Selected extract:
· · · · · · ·

Let me remind those who follow this report that I now record and publish two Mid-Day Video’s: One on Gold and Silver along with one on Stock Indices. These are in addition to the in-depth nightly video I record that covers charts and my market opinion on all the major futures markets.

 

The link to my Mid-Day Videos is below. Be sure to click on the RSS feed to know when a new video is posted. I do my best to record and get these posted by 1:00 P.M. CST.

 

http://www.iepstein.com/videos_start.aspx

 


Fear and the markets…….

 

Sometimes the best of intentions by some aren’t taken by others that way. For example, the new Super Fund that a consortium of banks here in the US and in the UK are forming is being done with the best of intent. That intent is to cushion the blow from SIV loans that have become illiquid. There is a limited market to price and trade them due to the nature of what they now represent. By forming a fund to take make a market for them, a fund of last resort if you will, the members of this fund hope to “buy” time and don’t have to write off losses at fire sale prices. This makes sense to our Treasury Secretary and to the banks that hold this illiquid paper.

· · · · · · ·

Records provided:
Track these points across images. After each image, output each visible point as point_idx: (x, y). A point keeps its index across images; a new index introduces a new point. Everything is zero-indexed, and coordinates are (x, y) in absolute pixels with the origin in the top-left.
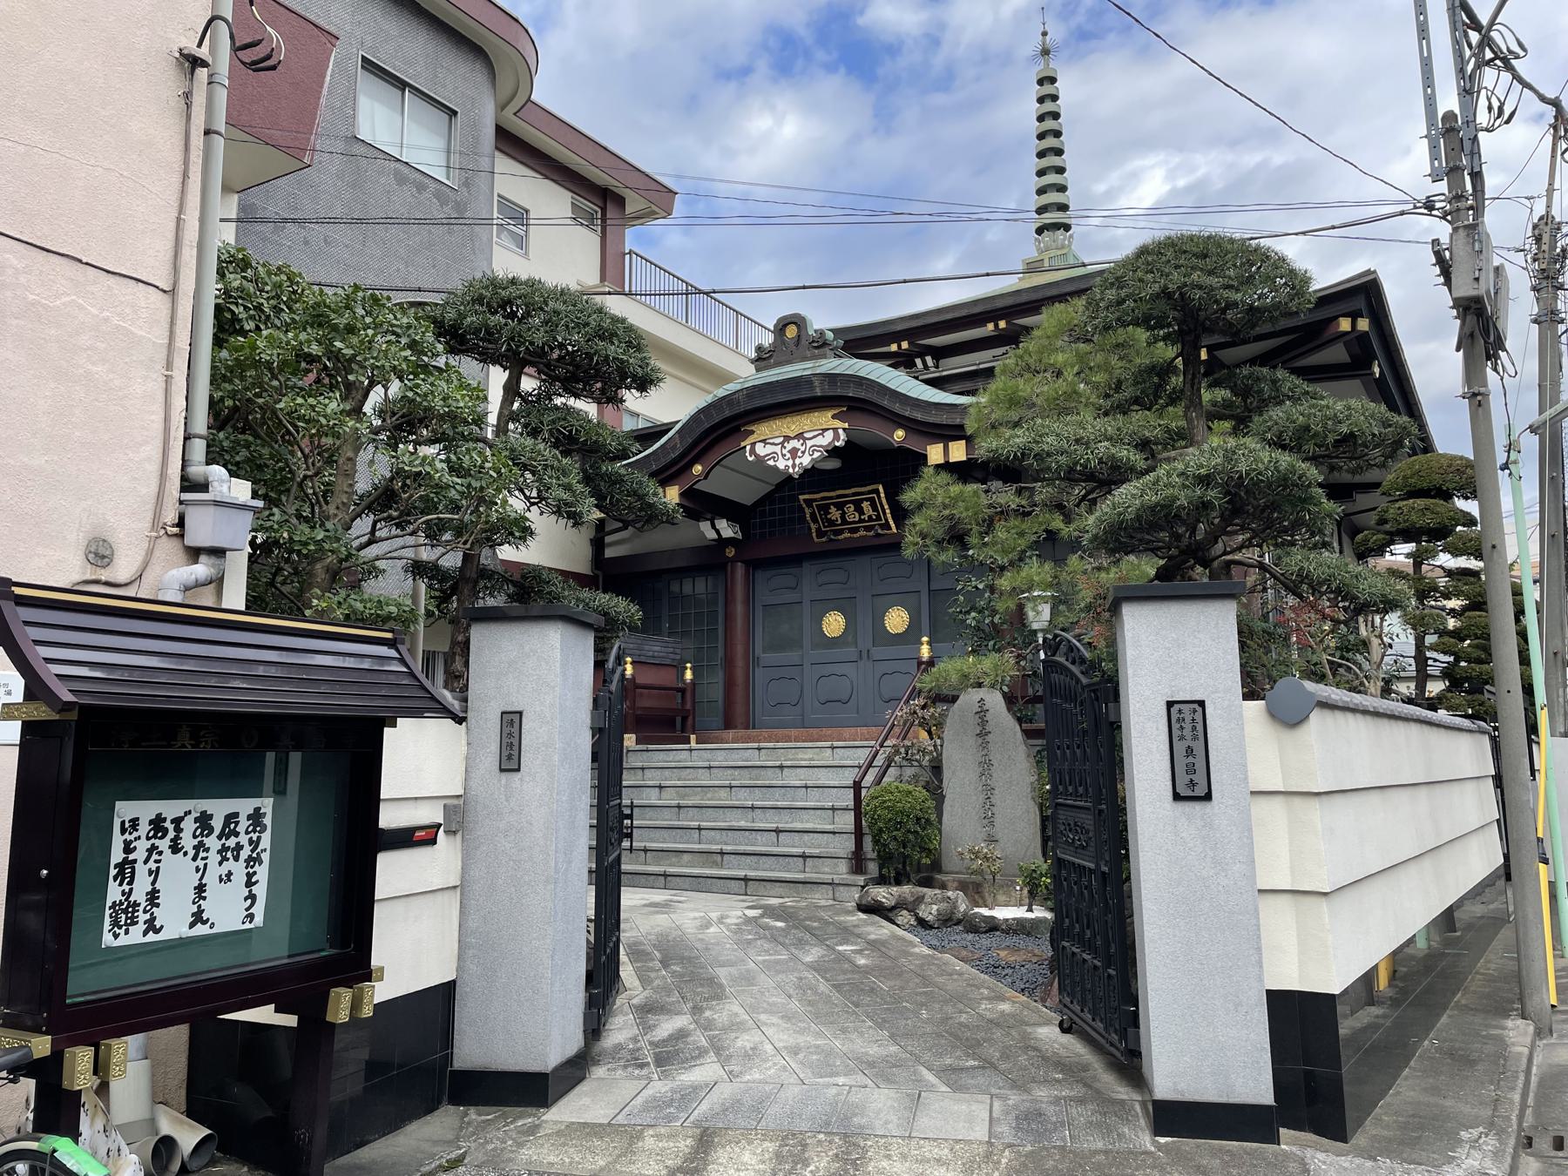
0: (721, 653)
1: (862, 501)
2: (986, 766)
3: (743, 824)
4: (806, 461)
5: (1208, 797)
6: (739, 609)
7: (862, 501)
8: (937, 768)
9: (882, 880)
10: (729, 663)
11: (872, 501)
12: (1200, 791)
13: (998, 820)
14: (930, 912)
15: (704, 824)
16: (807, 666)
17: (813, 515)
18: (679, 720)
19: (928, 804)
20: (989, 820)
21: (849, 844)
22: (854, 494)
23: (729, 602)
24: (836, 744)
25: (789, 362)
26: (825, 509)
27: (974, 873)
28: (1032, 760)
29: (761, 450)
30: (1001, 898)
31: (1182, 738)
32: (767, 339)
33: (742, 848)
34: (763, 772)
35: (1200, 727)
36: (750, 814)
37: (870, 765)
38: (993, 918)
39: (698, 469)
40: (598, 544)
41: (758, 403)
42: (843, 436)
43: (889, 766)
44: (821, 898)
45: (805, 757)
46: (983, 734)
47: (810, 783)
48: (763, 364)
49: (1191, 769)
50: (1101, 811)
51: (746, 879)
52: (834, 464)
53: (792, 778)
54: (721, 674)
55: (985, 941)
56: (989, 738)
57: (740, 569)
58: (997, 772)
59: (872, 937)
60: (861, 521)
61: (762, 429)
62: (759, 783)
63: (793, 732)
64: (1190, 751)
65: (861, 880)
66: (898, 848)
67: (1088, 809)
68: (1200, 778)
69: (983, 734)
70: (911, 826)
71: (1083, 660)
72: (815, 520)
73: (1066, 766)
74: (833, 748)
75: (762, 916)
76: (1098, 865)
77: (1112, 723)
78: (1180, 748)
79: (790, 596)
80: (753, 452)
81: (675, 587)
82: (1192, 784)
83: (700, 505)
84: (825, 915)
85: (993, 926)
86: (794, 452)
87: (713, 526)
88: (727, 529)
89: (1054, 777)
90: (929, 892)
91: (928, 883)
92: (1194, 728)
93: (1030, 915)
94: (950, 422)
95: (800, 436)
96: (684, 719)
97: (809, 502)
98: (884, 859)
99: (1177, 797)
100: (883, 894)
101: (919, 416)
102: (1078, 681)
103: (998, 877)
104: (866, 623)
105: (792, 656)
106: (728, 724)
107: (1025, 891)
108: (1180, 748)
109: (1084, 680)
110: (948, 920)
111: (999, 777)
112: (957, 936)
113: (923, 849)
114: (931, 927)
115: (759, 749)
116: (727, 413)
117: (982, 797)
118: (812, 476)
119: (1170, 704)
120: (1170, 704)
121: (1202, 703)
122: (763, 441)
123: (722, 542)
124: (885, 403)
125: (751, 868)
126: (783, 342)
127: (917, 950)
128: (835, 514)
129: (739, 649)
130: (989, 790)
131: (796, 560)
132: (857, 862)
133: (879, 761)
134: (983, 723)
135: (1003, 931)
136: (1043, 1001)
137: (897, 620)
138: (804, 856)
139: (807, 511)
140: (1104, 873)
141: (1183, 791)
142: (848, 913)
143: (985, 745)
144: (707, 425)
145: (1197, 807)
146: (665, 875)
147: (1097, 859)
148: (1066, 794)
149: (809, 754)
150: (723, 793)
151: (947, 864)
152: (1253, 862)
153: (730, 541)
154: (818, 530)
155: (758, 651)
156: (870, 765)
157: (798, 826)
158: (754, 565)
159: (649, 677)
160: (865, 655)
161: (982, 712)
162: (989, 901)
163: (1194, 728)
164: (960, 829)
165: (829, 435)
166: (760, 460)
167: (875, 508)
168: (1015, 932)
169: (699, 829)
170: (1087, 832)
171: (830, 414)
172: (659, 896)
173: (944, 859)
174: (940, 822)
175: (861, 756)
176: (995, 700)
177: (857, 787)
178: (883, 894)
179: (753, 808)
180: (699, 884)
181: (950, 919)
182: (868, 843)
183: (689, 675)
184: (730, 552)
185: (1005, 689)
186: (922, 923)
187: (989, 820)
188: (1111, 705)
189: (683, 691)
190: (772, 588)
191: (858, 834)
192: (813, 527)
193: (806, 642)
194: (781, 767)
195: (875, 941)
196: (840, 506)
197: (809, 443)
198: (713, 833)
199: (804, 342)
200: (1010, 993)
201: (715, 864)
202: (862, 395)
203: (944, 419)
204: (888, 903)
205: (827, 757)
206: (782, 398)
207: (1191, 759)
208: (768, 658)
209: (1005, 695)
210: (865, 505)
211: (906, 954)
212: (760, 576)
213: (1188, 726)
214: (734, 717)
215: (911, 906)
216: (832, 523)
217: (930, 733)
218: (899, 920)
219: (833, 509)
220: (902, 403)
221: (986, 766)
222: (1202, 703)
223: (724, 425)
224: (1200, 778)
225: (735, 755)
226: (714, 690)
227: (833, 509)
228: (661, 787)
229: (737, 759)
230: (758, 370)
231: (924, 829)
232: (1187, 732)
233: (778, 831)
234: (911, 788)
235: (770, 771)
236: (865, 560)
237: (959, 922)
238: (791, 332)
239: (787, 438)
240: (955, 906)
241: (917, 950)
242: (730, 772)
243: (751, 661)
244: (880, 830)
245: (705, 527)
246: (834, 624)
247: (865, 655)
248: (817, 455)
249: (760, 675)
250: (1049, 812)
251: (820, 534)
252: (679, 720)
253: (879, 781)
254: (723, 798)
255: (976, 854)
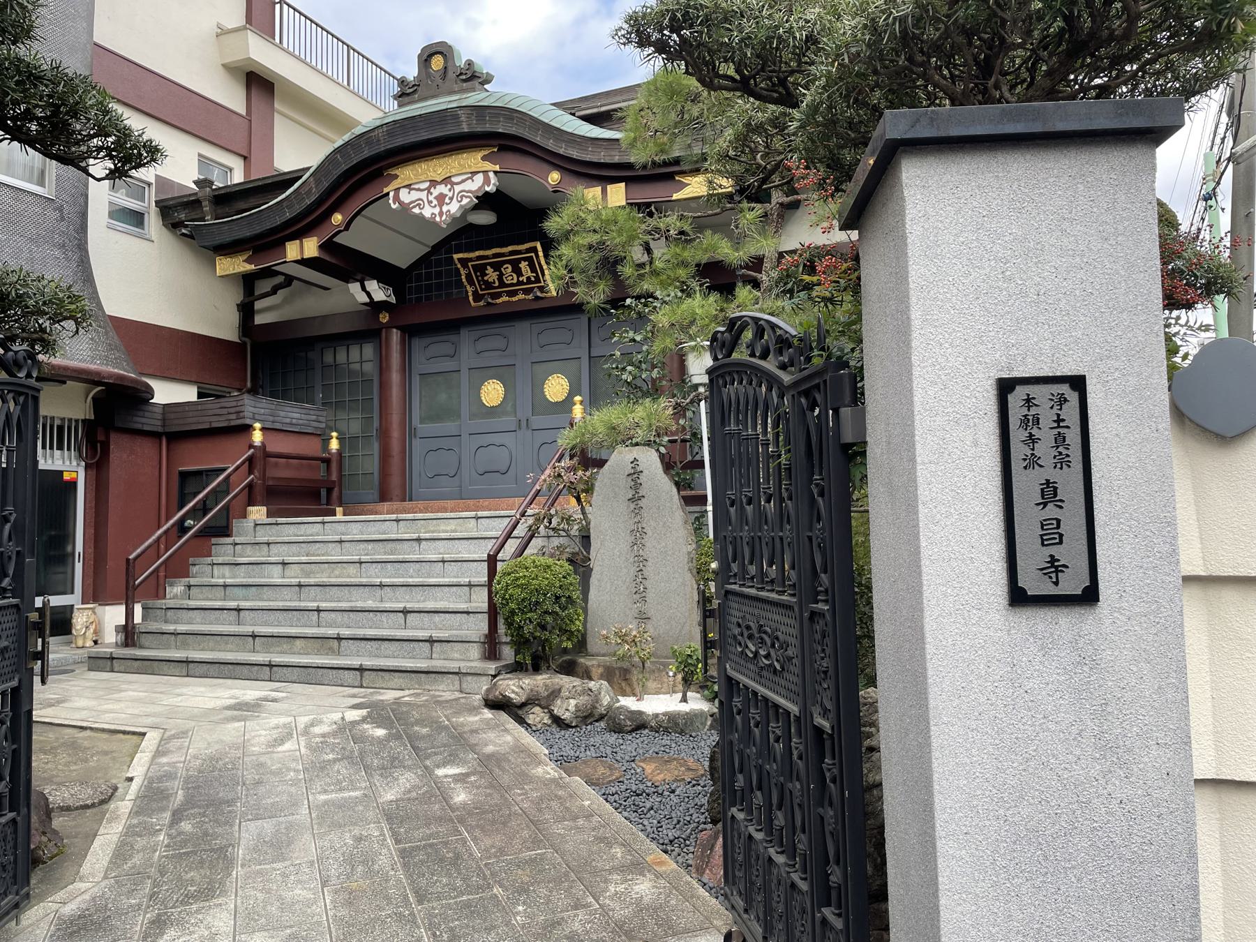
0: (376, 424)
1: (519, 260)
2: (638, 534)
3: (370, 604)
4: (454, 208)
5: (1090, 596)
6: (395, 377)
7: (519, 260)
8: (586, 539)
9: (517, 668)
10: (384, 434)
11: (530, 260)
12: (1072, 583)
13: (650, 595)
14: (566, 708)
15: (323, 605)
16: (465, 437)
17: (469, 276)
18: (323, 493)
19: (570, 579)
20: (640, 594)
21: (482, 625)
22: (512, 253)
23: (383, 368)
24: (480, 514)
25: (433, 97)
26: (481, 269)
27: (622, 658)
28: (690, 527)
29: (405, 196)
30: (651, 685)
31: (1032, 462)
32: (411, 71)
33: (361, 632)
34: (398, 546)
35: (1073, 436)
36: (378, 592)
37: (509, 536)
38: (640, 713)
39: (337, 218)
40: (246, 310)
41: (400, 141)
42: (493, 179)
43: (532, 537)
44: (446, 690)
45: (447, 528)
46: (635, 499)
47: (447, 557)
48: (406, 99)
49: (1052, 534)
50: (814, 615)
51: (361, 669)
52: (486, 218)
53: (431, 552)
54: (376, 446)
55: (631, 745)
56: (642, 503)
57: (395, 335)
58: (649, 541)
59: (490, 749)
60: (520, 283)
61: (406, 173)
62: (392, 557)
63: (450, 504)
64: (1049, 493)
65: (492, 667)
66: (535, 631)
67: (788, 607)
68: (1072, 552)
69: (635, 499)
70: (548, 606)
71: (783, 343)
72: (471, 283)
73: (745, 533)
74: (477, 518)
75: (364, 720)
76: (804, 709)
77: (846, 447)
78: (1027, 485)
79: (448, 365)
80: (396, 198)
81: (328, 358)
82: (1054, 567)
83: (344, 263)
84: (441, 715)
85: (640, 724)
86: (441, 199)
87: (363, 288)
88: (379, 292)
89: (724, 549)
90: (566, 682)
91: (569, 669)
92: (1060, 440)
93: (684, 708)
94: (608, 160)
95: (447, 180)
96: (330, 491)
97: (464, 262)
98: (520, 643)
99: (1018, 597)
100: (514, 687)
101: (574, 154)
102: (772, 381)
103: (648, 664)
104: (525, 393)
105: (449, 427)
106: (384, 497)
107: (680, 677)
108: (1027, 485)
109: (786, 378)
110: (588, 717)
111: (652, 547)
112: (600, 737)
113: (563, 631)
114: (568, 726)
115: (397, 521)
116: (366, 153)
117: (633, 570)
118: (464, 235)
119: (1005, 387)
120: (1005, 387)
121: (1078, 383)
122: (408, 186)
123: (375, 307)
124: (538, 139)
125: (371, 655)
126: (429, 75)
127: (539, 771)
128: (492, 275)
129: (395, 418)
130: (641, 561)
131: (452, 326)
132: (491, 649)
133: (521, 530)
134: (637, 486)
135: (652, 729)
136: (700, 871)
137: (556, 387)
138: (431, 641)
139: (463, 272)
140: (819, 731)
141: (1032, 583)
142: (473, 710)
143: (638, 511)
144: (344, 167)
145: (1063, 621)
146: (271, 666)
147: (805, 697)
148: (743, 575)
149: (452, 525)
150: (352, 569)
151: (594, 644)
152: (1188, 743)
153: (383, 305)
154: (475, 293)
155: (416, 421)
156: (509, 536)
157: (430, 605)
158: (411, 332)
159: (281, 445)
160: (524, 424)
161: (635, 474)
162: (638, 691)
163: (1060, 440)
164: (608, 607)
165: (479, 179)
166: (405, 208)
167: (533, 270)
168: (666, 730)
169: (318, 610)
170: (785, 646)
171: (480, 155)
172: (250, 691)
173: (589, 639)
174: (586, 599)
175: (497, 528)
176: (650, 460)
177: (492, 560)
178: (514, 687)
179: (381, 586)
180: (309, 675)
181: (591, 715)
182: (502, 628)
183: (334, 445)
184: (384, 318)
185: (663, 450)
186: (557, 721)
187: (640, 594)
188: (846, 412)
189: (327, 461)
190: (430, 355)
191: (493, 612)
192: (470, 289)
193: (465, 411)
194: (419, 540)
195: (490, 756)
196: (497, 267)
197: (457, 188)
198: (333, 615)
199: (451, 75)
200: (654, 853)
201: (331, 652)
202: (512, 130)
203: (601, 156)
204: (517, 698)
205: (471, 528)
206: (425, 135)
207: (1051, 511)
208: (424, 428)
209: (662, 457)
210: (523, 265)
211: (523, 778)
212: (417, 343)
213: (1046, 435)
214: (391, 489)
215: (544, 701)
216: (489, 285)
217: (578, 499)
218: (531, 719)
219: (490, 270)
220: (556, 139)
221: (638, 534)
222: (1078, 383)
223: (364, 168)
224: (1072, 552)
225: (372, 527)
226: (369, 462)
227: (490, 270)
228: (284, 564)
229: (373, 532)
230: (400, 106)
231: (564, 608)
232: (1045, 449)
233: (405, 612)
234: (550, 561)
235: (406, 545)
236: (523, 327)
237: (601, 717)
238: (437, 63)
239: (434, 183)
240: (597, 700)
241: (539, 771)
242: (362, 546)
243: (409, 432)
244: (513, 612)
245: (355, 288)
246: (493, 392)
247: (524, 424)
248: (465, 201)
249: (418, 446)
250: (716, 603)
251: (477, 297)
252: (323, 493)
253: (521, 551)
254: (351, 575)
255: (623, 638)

· · · · · · ·

Objective A:
Write out the part of the market report that begins with the words "Let me remind" and ends with "major futures markets.".
Objective B:
Answer these questions from the market report:
(i) How many Mid-Day videos does the writer record and publish, and what are they on?
(ii) By what time does the writer try to have the Mid-Day videos posted?
(iii) What is the intent of the new Super Fund?
Objective C:
Carry on the market report from the point where it stops.
You won't need the material to do any of this.

Task output A:
Let me remind those who follow this report that I now record and publish two Mid-Day Video’s: One on Gold and Silver along with one on Stock Indices. These are in addition to the in-depth nightly video I record that covers charts and my market opinion on all the major futures markets.

Task output B:
(i) Two: one on Gold and Silver and one on Stock Indices.
(ii) By 1:00 P.M. CST.
(iii) To cushion the blow from SIV loans that have become illiquid.

Task output C:
 

It also made sense, but the wrong type of sense to others of us who keep up with issues like these.

 

Simply put, we were put on notice that at least $400 Billion of “bad SIV” paper is out in the market place. More than many may have thought. This in and of itself offered gold a reason to rally.

 

And then there’s Crude Oil. As I am writing this November Crude Oil prices are closing in on $89 a barrel. Yes, $89 a barrel is nearly a 6% rise in prices this week alone. Gasoline and heating oil prices haven’t been keeping lock step, but it’s only a matter of time until they begin catching up. Gold is moving up on this as well. Silver is following gold, but silver being an industrial metal has to concern itself about a slowdown in our economy, that gold doesn’t have to.

 

Next there’s Turkey. Turkey is fearful of a Kurdish state being formed on their doorstep. The Turkish Parliament yesterday gave the army to “go” signal, should the government decide to invade Iraq. The world needs this like it needs a “headache”. This puts the US between in a very bad position, as the Kurds in Northern Iraq are a US ally. I seriously doubt that there will be an immediate invasion, given how politics work and the weather. Yes the weather. In that region of the world there are many mountain passes. With winter approaching, those passes will close due to snowfall. Late winter early spring seems a more likely invasion time frame than now.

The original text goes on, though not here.